Segundo o entrevistado H, a burocracia e a falta de interação em relação à produção entre empresas de TV, produtoras e universidades poderiam ser eliminadas com um pouco de boa vontade entre as partes. E ele ainda reforça dizendo: “[...] a gente consegue fazer convênio com universidade de Washington, mas não consegue fazer com as daqui”. E conclui:

É um afastamento dessas esferas. A Universidade, penso, ela ainda está retrógrada à indústria criativa, ela acha que tem indústria criativa. Eu nunca recebi um projeto de universidade aqui. Nunca. Eu sempre busquei, dou palestras, dou cartãozinho, mas não acontece nada. Então ela faz questão de ficar longe.

Além disso, a emissora na qual o entrevistado H está vinculado promove a produção e é parceira em projetos de filmes produzidos no Rio Grande do Sul e em Santa Catarina. A emissora oferece mídia gratuita para filmes rodados nestes cenários, além de obrigatoriamente exigir uma característica regional em suas produções como utilizar elenco gaúcho, por exemplo. A proposta da emissora é de promoção cultural tanto para filme, teatro ou cinema, pois ela entende que é através da formação de plateia que se pode movimentar a indústria audiovisual.

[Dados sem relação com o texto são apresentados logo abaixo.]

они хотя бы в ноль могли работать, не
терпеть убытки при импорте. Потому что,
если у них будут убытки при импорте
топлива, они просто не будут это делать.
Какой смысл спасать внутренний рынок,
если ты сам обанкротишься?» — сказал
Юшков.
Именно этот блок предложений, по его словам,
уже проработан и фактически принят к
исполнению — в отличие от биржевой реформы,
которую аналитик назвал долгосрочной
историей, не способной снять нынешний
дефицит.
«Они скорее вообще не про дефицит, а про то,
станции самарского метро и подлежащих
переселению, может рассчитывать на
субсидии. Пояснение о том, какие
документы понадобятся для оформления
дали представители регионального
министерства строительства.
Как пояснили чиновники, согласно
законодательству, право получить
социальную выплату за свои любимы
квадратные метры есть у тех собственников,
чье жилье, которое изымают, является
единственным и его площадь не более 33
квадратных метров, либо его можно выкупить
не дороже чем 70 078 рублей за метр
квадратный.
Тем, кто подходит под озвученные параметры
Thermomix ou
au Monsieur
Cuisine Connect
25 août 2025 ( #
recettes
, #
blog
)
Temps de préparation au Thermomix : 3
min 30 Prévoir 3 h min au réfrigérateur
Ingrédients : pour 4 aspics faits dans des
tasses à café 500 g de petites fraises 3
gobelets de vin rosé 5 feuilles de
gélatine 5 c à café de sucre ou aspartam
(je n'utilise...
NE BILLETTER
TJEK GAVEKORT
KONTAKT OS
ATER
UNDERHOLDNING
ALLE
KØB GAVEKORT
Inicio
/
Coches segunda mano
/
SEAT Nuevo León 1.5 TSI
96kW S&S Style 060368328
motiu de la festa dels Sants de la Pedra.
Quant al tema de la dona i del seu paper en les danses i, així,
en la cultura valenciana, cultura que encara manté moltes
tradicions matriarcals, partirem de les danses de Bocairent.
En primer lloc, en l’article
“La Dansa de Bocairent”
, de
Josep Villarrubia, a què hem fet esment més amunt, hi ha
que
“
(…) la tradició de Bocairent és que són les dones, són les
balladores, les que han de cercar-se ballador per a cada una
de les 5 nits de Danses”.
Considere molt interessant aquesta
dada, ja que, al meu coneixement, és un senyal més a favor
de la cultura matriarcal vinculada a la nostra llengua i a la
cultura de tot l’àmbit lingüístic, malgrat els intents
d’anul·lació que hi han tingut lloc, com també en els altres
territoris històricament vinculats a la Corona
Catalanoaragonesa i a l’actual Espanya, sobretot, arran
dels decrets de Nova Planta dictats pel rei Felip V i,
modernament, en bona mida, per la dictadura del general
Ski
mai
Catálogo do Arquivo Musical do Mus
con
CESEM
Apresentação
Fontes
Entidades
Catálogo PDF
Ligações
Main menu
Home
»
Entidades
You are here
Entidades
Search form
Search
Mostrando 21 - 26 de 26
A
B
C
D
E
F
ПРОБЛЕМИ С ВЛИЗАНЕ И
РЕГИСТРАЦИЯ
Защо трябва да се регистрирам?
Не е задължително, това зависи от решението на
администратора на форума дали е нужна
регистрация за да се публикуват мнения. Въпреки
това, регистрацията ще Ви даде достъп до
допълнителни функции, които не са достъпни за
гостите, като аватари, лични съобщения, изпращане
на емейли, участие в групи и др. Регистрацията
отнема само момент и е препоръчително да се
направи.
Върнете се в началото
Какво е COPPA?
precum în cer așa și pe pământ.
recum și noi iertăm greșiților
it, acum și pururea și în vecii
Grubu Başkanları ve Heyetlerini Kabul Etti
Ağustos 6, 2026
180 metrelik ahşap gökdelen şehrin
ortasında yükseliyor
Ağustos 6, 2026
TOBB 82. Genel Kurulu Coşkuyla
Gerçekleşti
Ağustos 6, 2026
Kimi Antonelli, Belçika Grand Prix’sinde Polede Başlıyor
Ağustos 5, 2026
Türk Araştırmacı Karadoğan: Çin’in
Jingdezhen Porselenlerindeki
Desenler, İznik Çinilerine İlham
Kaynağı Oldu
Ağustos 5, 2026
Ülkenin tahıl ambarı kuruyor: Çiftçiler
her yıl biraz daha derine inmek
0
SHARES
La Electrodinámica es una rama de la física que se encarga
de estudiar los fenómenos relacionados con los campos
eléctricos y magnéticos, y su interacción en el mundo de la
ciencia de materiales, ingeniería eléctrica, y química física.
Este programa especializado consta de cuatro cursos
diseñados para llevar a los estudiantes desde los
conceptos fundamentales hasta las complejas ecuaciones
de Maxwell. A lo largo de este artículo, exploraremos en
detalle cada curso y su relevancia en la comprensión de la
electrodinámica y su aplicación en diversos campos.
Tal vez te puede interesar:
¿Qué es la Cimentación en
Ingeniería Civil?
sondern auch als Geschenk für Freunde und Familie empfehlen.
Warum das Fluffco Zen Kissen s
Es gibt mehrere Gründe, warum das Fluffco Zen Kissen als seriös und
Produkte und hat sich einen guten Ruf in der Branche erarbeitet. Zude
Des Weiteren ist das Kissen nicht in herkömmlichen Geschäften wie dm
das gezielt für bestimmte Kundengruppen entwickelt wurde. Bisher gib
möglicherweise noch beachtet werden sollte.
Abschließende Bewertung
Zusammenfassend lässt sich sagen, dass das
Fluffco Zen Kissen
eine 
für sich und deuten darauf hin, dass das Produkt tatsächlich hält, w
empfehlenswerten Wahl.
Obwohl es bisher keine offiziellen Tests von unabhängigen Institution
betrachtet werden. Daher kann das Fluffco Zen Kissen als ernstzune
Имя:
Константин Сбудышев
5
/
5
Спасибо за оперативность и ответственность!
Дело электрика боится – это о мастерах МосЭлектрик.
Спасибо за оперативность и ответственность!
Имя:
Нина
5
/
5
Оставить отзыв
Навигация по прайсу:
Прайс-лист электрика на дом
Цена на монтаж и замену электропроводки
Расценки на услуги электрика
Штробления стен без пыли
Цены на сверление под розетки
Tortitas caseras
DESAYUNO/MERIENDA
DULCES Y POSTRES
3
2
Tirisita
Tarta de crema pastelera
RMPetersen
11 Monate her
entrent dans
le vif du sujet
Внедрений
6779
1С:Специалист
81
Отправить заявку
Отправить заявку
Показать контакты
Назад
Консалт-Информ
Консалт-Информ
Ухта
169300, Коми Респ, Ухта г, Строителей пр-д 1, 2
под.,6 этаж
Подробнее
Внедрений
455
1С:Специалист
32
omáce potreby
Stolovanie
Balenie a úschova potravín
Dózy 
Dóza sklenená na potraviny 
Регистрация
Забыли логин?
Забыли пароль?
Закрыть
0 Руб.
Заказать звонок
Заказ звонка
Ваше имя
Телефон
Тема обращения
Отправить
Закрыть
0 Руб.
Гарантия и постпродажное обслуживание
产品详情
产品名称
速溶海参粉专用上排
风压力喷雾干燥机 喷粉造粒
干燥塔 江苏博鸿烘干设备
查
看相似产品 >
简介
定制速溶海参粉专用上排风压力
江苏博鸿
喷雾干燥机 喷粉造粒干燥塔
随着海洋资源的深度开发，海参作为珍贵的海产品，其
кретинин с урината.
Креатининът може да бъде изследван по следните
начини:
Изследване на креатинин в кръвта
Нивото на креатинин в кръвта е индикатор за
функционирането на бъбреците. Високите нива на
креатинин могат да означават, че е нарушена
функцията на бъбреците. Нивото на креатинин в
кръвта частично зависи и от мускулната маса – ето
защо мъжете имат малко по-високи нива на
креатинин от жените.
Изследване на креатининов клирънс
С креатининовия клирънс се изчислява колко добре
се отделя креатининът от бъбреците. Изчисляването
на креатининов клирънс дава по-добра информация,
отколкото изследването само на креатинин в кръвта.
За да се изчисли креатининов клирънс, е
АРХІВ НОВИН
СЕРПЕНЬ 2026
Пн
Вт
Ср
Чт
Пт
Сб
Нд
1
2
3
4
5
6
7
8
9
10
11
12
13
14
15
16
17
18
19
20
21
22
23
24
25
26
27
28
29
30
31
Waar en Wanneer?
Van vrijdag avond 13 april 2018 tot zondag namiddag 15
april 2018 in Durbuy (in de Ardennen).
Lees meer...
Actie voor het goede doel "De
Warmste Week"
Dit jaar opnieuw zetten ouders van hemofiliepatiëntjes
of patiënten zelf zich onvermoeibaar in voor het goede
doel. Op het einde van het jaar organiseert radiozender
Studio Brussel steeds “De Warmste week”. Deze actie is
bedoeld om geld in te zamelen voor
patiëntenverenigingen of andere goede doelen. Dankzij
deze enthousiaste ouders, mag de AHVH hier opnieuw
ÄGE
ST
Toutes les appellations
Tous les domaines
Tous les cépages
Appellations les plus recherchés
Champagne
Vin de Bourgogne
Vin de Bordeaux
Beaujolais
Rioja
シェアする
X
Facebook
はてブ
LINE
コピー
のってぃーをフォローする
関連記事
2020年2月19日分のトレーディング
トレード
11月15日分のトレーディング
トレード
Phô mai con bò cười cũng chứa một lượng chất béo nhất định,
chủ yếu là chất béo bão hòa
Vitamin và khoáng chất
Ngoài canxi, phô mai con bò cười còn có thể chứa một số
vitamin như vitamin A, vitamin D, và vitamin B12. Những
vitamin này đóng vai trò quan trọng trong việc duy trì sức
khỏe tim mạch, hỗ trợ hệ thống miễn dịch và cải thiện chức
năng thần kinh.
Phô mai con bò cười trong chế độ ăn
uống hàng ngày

O Governo reconhece a falta de relacionamento mais próximo em relação à esfera da Universidade. Em seu Programa Setorial voltado para a indústria criativa, o Governo reconhece que:

[...] quando analisamos as atividades de P&D&I (pesquisa, desenvolvimento e inovação) dentro do Rio Grande do Sul, verificamos uma forte desarticulação entre o setor privado e a academia. Em grande parte devido ao afastamento das universidades durante a ditadura militar, a capacidade de gerar colóquio efetivo entre as duas partes foi minguando. O panorama atual aponta para um cenário onde se produz muita pesquisa, no entanto, vemos pouquíssimos casos de desenvolvimento prático deste corpo de conhecimento básico. Em paralelo, observamos uma grande dificuldade de efetivamente implementar inovação dentro das indústrias (AGDI, 2011, p. 20).

Importante destacar que este afastamento da Universidade não acontece de forma isolada. Outros setores da economia também não mantém relacionamento com a Universidade.